Geliyorum. Madem geldik, yerleştik (yok aslında henüz yerleşemedik), biraz tespit biraz gözlem az buçuk ortaya karışık geyik yapabiliriz :)
Belçikalılar yavaşlığa öyle alışmış ki, onlara göre garip olan biziz. Vizelerin çok yakında çıkacağına inandığım günlerden birinde işten Belçikalı bir arkadaşla sohbet ederken süreci anlattım, yakında burada olacaklarına inanıyorum dedim. Çok sevindi, "aa o zaman yeni yıldan önce burada olacaklar yani" dedi. Çocuğun üzerine yürümüşüm, "ne yeni yılı kardeşim 1-2 haftaya burada olmaları lazım sen ne diyorsun?!" Ama öyle işte bize göre kısa zaman 1-2 hafta onlara göre birkaç ay.

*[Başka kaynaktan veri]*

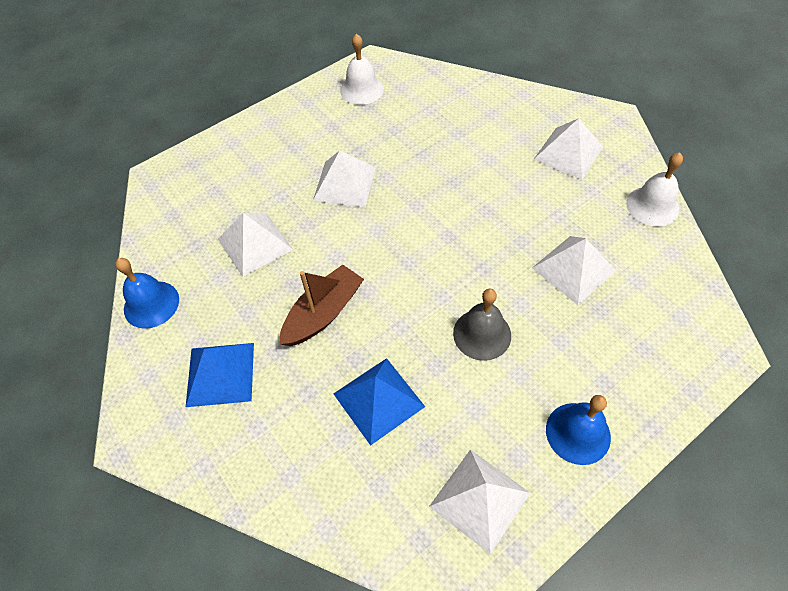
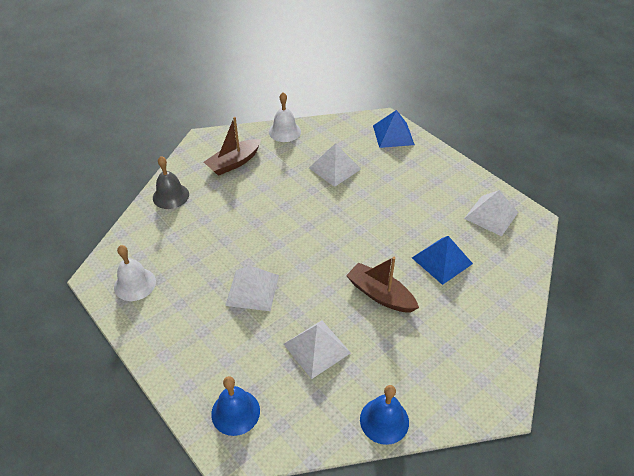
camera: 95 degrees left, 10 degrees down
blue pyramid [186,343,254,407] -> blue pyramid moved to [373,110,415,148]
grey bell [453,288,511,361] -> grey bell moved to [153,156,189,209]
white pyramid [533,118,603,180] -> brown boat [204,117,261,176]
blue bell [546,395,611,465] -> blue bell moved to [211,376,260,436]

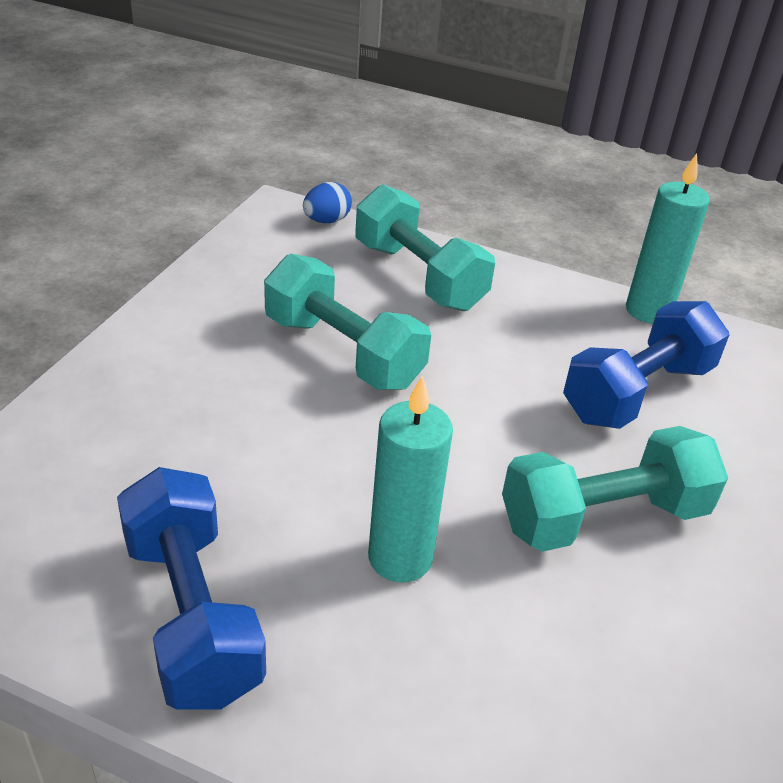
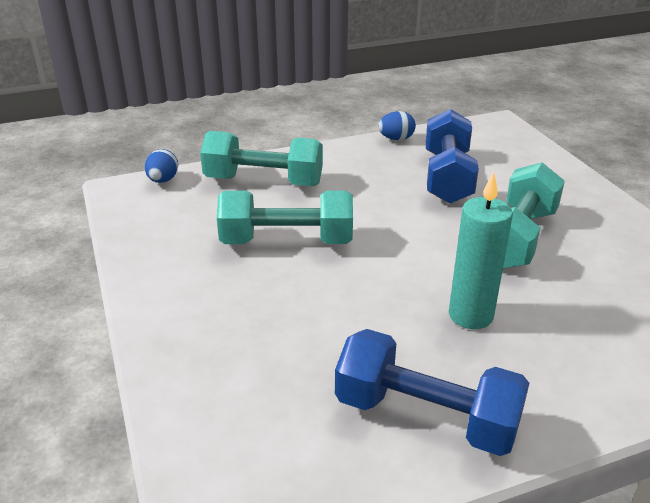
camera: 40 degrees left, 5 degrees down
turquoise candle [626,153,710,324] -> blue egg [378,111,416,140]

Bunlar sıra beklemekten de erinmiyorlar. Bekliyorlar. Genetik kodlarının arasına bir sabır taşı sıkışmış ki o da bende hiç yok! Allahım kimlerin memleketine geldim?
Eve gelen tamirci de öyle. Dolabın raflarını kısa yapmış getirmiş, yarın düzeltip getirir misin diyorum, bön bön bakıyor, 4-5 haftaya ancak diyor. Şaka gibi :))
Tamirci deyince aklıma geldi, Belçika'nın işçi sınıfı memleketimizin tarihi ve turistik mekanlarına senden benden daha hakim. İnternetçisinden çamaşır makinacısına kadar hepsi gelmiş Türkiye'ye. Tamirci ingilizce bilmez ben fransızca bilmem ama adam, ben İlkerle telefonda konuşurken Türk olduğumu anladı. Belek dedi, Efes dedi, Bodrum dedi, tarzanca turizm muhabbeti yaptık. Tabii hemen, değil yurtdışına, memleketimin sahil beldelerine burnunu çıkaramayan memleketimin işçi sınıfını düşünüyorsun, burnunun direği sızlıyor.
Sınıflar arası uçurum yok ki, herkesin kazancı birbirine yakın.
Brüksel çok kozmopolit bir şehir. Muhtemelen benim tespitime muhtaç değil tabii ki, çoktan istatistikleri biliniyordur. Bizim komün görece daha izole ama burada bile yadırganmıyorsun. Bunun bir iyi tarafı herkes senin gibi yabancı. Kötü tarafı... henüz bilmiyorum, bu konuda tespitim gelince ... kısmını doldururum.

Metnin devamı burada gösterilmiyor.